Sometimes when you fit models to test their predictive accuracy, you find that you’re dealing with too many predictors (feature variables). You can draw upon your domain knowledge, or that of an available domain expert, to reduce predictors until you only have those that will offer your model superior accuracy. But if you lack domain knowledge, there are some automated techniques designed to attack the problem: forward and backward elimination.
Feature engineering is the part of the data science process where you try to identify a subset of the available predictors to use in your model. Using your knowledge of the data, you can select and create predictors that make models and machine learning algorithms work better.
Feature engineering is arguably the most underrated part of machine learning. Just because you have a lot of data doesn’t mean all of it has to be used in the model. In fact, some experts say better, well-conceived features are more valuable than algorithms, and some reports say creative feature engineering wins Kaggle competitions.
The process of feature engineering is as much of an art as a science. It’s good to have a domain expert around for this process, but it’s also good to use your imagination. Although feature engineering is an on-going topic of research, let’s review two distinct automated approaches that you can use.

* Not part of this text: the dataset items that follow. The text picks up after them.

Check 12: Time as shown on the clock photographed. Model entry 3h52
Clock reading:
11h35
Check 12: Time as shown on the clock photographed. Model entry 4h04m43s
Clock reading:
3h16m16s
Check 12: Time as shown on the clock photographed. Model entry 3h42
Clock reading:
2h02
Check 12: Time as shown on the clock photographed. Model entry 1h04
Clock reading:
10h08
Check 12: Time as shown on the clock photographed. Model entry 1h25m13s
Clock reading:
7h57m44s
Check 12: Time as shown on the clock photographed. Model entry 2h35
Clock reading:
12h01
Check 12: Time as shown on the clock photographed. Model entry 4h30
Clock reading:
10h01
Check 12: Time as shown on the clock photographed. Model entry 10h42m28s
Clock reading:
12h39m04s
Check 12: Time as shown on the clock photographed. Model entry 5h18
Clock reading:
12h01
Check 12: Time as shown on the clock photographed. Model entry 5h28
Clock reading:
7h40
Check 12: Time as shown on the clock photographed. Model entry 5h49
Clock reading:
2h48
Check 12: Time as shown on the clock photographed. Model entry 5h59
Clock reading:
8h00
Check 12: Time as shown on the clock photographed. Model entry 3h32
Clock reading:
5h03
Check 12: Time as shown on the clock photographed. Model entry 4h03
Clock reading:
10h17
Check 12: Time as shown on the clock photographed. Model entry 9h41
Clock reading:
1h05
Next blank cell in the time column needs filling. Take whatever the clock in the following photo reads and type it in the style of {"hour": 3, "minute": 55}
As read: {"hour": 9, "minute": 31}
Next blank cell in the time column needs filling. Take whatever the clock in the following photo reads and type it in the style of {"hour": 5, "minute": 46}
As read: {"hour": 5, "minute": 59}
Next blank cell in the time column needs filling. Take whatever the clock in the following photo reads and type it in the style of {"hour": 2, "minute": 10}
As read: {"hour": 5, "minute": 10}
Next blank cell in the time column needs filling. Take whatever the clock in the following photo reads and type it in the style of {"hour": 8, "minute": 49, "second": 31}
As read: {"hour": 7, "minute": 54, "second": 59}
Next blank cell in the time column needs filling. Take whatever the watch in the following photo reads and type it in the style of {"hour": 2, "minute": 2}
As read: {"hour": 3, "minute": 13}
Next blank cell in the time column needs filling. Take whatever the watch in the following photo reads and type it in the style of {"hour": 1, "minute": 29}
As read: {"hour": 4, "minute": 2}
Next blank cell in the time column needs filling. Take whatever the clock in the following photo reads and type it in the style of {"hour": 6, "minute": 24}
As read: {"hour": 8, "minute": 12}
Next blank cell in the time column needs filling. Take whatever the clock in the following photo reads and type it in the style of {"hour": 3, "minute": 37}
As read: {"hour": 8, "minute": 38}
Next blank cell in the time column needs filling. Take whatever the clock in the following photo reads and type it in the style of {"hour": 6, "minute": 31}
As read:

Let’s start with a regression model with no features and then gradually add one feature at a time, according to which feature improves the model the most.
Basically, you build all possible regression models with a single predictor and pick the best one. Then try all possible models that include that best predictor plus a second predictor. Pick the best of those. You keep adding one feature at a time, and you stop when your model no longer improves or starts worsening.
In the R code below we’ll use the
nuclear data set from the
boot package. This data set contains “Nuclear power station construction data” with 32 observations and 11 variables. To perform the forward elimination feature engineering technique, we’ll use two R functions iteratively,
update to perform a series of tests and update the fitted regression model. The goal is to choose the best model for predicting construction cost.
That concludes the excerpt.